Wimbledon: Highs and lows in front of Centre Court crowd is all part of the quest for glory
The skirl of the bagpipe wafted over Wimbledon yesterday, a strange phenomenon in this sporting heart of Middle England.
But then Scottish, as well as British, hero Andy Murray was on Centre Court starting his quest for another Wimbledon title and raising the hopes of even the English in the crowd after their night before of despair against Iceland.
Up on Murray Mount - long gone is Henman Hill - Andy's legions of fans had gathered in their thousands, boosting the crowd to well over 40,000. After a bruising week for British politics and English football, Murray is the man who might restore national pride.
However, he will face much stiffer opposition than he did yesterday. The spectators were strangely subdued, perhaps because his opponent was young Liam Broady, ranked 235th in the world and unlikely to unduly test Murray's mettle.
No Union flags, not even a Saltire, appeared among the crowd, a polite response to the appearance of two Brits at one time on Centre Court and the fact that on one side of the net was a Wimbledon champion and on the other, a rookie.
In the end, Murray dispatched Broady in three comfortable sets, which told us little about whether the Great British hopeful was still in the form of his life, to progress to another final, probably with his arch-rival Novak Djokovic.
Serena Williams' performance produced a glimmer of her immense talents as she set out to equal Steffi Graf's record of 22 Slam triumphs.
The years may be creeping on for the 34-year-old but when she unleashes her serve or forehand, few can deal with it.

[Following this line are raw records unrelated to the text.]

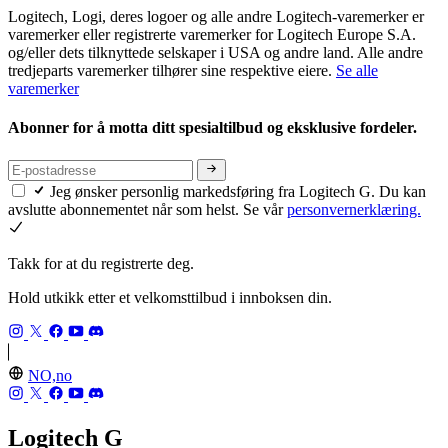
Logitech, Logi, deres logoer og alle andre Logitech-varemerker er
varemerker eller registrerte varemerker for Logitech Europe S.A.
og/eller dets tilknyttede selskaper i USA og andre land. Alle andre
tredjeparts varemerker tilhører sine respektive eiere.
Se alle
varemerker
Abonner for å motta ditt spesialtilbud og eksklusive fordeler.
Jeg ønsker personlig markedsføring fra Logitech G. Du kan
avslutte abonnementet når som helst. Se vår
personvernerklæring.
Takk for at du registrerte deg.
Hold utkikk etter et velkomsttilbud i innboksen din.
NO,no
Logitech G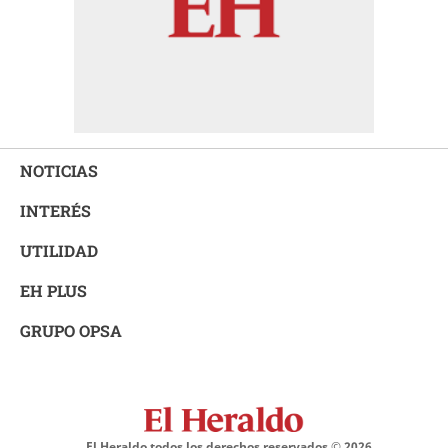
NOTICIAS
INTERÉS
UTILIDAD
EH PLUS
GRUPO OPSA
El Heraldo todos los derechos reservados ©
2026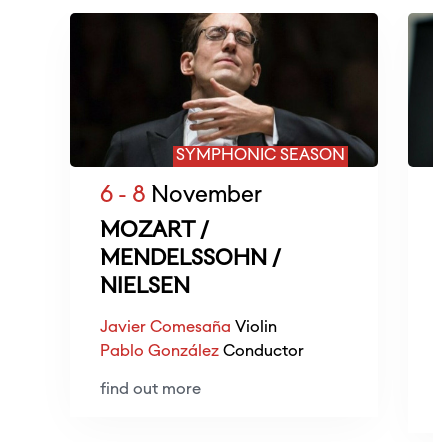
SYMPHONIC SEASON
6 - 8
November
1
MOZART /
MENDELSSOHN /
O
NIELSEN
B
Javier Comesaña
Violin
J
Pablo González
Conductor
find out more
f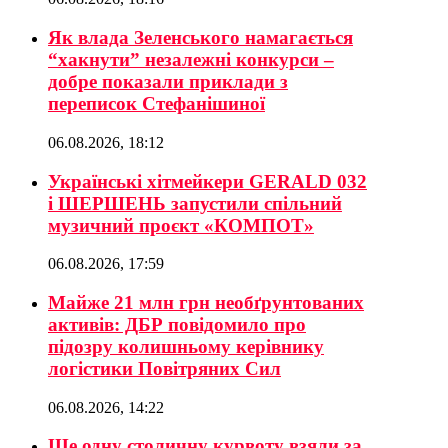
Як влада Зеленського намагається
“хакнути” незалежні конкурси –
добре показали приклади з
переписок Стефанішиної
06.08.2026, 18:12
Українські хітмейкери GERALD 032
і ШЕРШЕНЬ запустили спільний
музичний проєкт «КОМПОТ»
06.08.2026, 17:59
Майже 21 млн грн необґрунтованих
активів: ДБР повідомило про
підозру колишньому керівнику
логістики Повітряних Сил
06.08.2026, 14:22
Ще одну столичну курвоту взяли за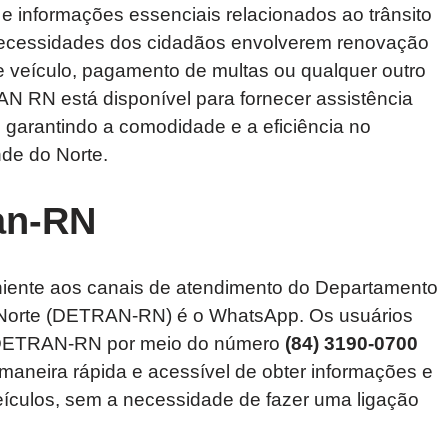
 e informações essenciais relacionados ao trânsito
necessidades dos cidadãos envolverem renovação
 de veículo, pagamento de multas ou qualquer outro
AN RN está disponível para fornecer assistência
garantindo a comodidade e a eficiência no
de do Norte.
an-RN
iente aos canais de atendimento do Departamento
o Norte (DETRAN-RN) é o WhatsApp. Os usuários
 DETRAN-RN por meio do número
(84) 3190-0700
aneira rápida e acessível de obter informações e
veículos, sem a necessidade de fazer uma ligação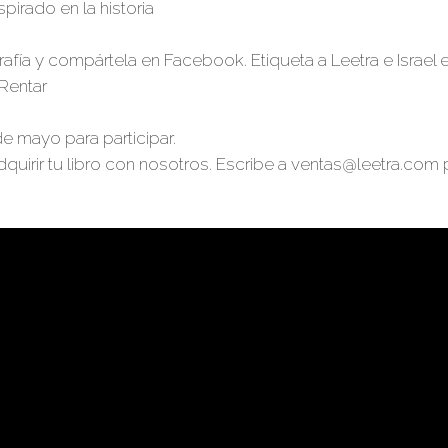
pirado en la historia
fía y compártela en Facebook. Etiqueta a Leetra e Israel
Rentar
e mayo para participar.
uirir tu libro con nosotros. Escribe a
ventas@leetra.com
p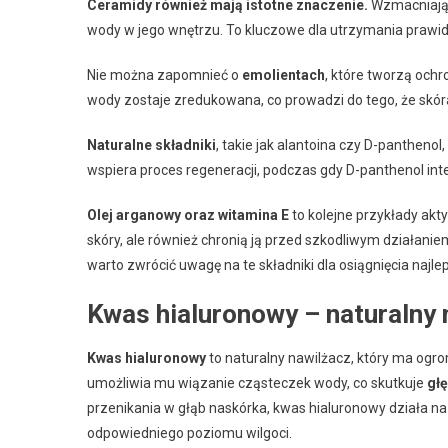
Ceramidy również mają istotne znaczenie.
Wzmacniają 
wody w jego wnętrzu. To kluczowe dla utrzymania praw
Nie można zapomnieć o
emolientach
, które tworzą och
wody zostaje zredukowana, co prowadzi do tego, że skóra 
Naturalne składniki
, takie jak alantoina czy D-panthenol
wspiera proces regeneracji, podczas gdy D-panthenol int
Olej arganowy oraz witamina E
to kolejne przykłady akt
skóry, ale również chronią ją przed szkodliwym działanie
warto zwrócić uwagę na te składniki dla osiągnięcia najl
Kwas hialuronowy – naturalny 
Kwas hialuronowy
to naturalny nawilżacz, który ma ogr
umożliwia mu wiązanie cząsteczek wody, co skutkuje
gł
przenikania w głąb naskórka, kwas hialuronowy działa n
odpowiedniego poziomu wilgoci.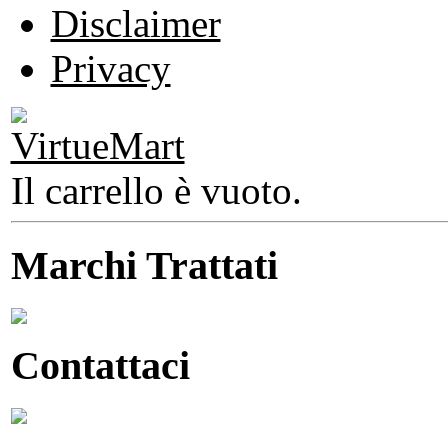
Disclaimer
Privacy
Il carrello è vuoto.
Marchi Trattati
Contattaci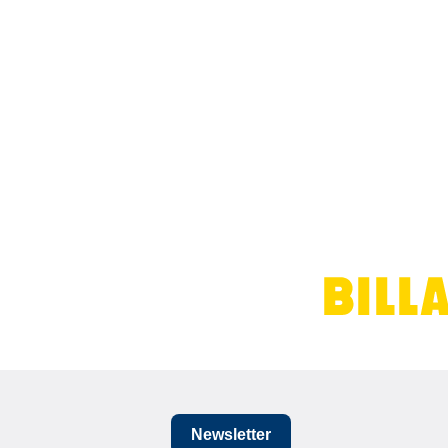
Newsletter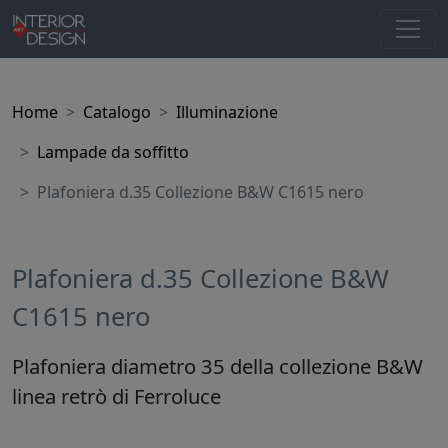
Home
Catalogo
Illuminazione
Lampade da soffitto
Plafoniera d.35 Collezione B&W C1615 nero
Plafoniera d.35 Collezione B&W
C1615 nero
Plafoniera diametro 35 della collezione B&W
linea retrò di Ferroluce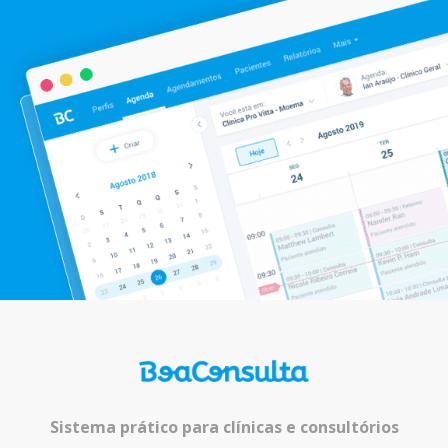
Sistema prático para clínicas e consultórios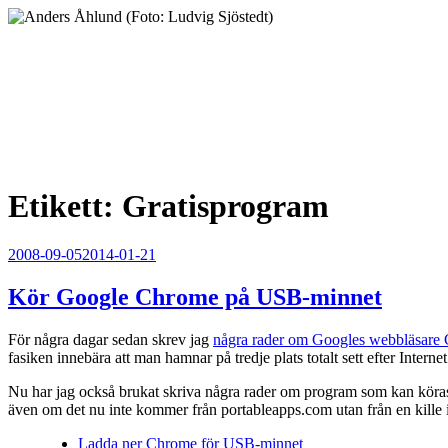
Hoppa
till
innehåll
Anders Åhlund
Digital Marketing Analyst
Etikett:
Gratisprogram
Publicerat
2008-09-05
2014-01-21
Kör Google Chrome på USB-minnet
För några dagar sedan skrev jag
några rader om Googles webbläsare
fasiken innebära att man hamnar på tredje plats totalt sett efter Inte
Nu har jag också brukat skriva några rader om program som kan köra
även om det nu inte kommer från portableapps.com utan från en kille 
Ladda ner Chrome för USB-minnet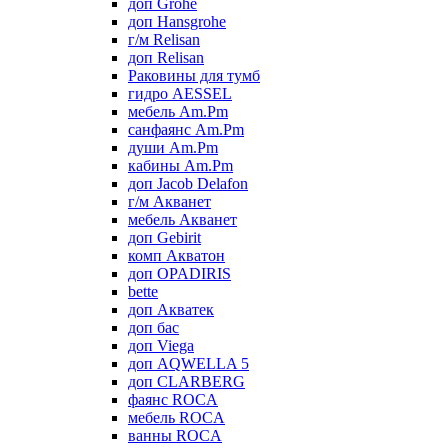
доп Grohe
доп Hansgrohe
г/м Relisan
доп Relisan
Раковины для тумб
гидро AESSEL
мебель Am.Pm
санфаянс Am.Pm
души Am.Pm
кабины Am.Pm
доп Jacob Delafon
г/м Акванет
мебель Акванет
доп Gebirit
комп Акватон
доп OPADIRIS
bette
доп Акватек
доп бас
доп Viega
доп AQWELLA 5
доп CLARBERG
фаянс ROCA
мебель ROCA
ванны ROCA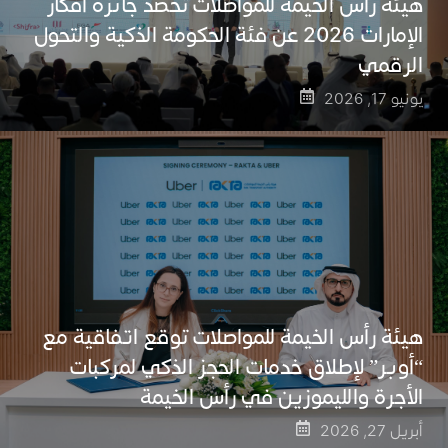
هيئة رأس الخيمة للمواصلات تحصد جائزة أفكار
الإمارات 2026 عن فئة الحكومة الذكية والتحول
الرقمي
يونيو 17, 2026
هيئة رأس الخيمة للمواصلات توقع اتفاقية مع
“أوبر” لإطلاق خدمات الحجز الذكي لمركبات
الأجرة والليموزين في رأس الخيمة
أبريل 27, 2026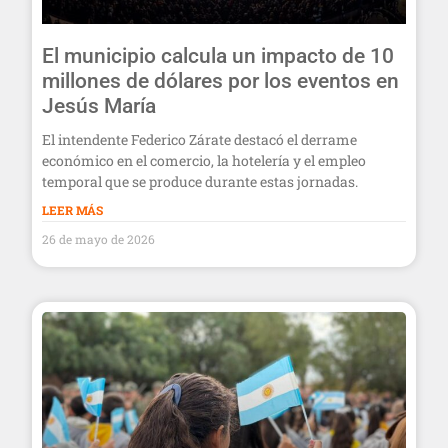
El municipio calcula un impacto de 10
millones de dólares por los eventos en
Jesús María
El intendente Federico Zárate destacó el derrame
económico en el comercio, la hotelería y el empleo
temporal que se produce durante estas jornadas.
LEER MÁS
26 de mayo de 2026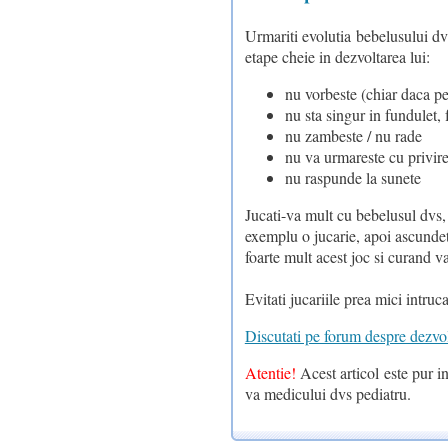
Urmariti evolutia bebelusului dv
etape cheie in dezvoltarea lui:
nu vorbeste (chiar daca pe
nu sta singur in fundulet, f
nu zambeste / nu rade
nu va urmareste cu privir
nu raspunde la sunete
Jucati-va mult cu bebelusul dvs, 
exemplu o jucarie, apoi ascundeti 
foarte mult acest joc si curand v
Evitati jucariile prea mici intruc
Discutati pe forum despre dezvolt
Atentie!
Acest articol este pur in
va medicului dvs pediatru.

As she strutted imperiously onto Centre Court, it seemed as if even the navy-clad ball boys and girls were kneeling in the Queen of Wimbledon's honour.
In full cry, Williams was a sight to behold, her white Nike designer skirt swirling up towards her shoulders.
Watching her from the Royal Box was Strictly Come Dancing's fashionista presenter Tess Daly and her husband Vernon Kay, but even they might have blushed had one of Strictly's contestants dared to perform an American jive in Serena's minimalist skirt.
More seriously, the World No. 1 defended her patchy performance as "a solid start". Asked about her veteran status at Wimbledon, she said: "I would be lying if I said I felt fresh but I don't feel fatigued. I feel as motivated as ever."
At the end of her match with Amra Sadikovic, Williams signed autographs for the group of Chelsea pensioners in their scarlet tunics, who had sat courtside directly in the firing line of the champion's 120 miles an hour wide serve.
Wimbledon wouldn't be Wimbledon without the rain. As the crowds on other courts dashed for shelter, those who had Centre Court tickets were comforted in the knowledge that the great roof above them would slide across.
When it did, Caroline Wozniacki provided the glamour but not much else against tough opponent Svetlana Kuznetsova. For Wozniacki it was a far cry from sitting at the Kingspan cheering on Ulster with her ex-beau, Rory McIlroy. On Centre Court, she had plenty of male admirers. Squeezed out narrowly of the first set 7-6, she went down in the second 6-4.
Wimbledon with the covers on and limited shelter for so many spectators can be a dismal sight, disappointing when the weather closes in and play is suspended for the day other than on Centre Court.
Murray appeared in the interview room and was giving little away about his prospects other than to hope he could have a "quick" week, by which he meant more three straight setters like yesterday.
Asked about Nike's tennis attire as displayed by Williams, he did manage a smile: "I have never had too many issues with the shortness of my shorts."
Wozniacki looked as sad as the weather outside. The former World No. 1 has had a torrid time on and off the court, not least her acrimonious split from McIlroy, followed by injuries and poor results.
"It sucks to be out. It's been a tough year," she told us. "If I had read everything that has been written about me in the past 15 years I would have jumped over a cliff by now."
Such is the other world of tennis and Wimbledon and all the more so on a dismal evening. At least the Chelsea pensioners could go home relieved to know that none of Williams' serves had hit them.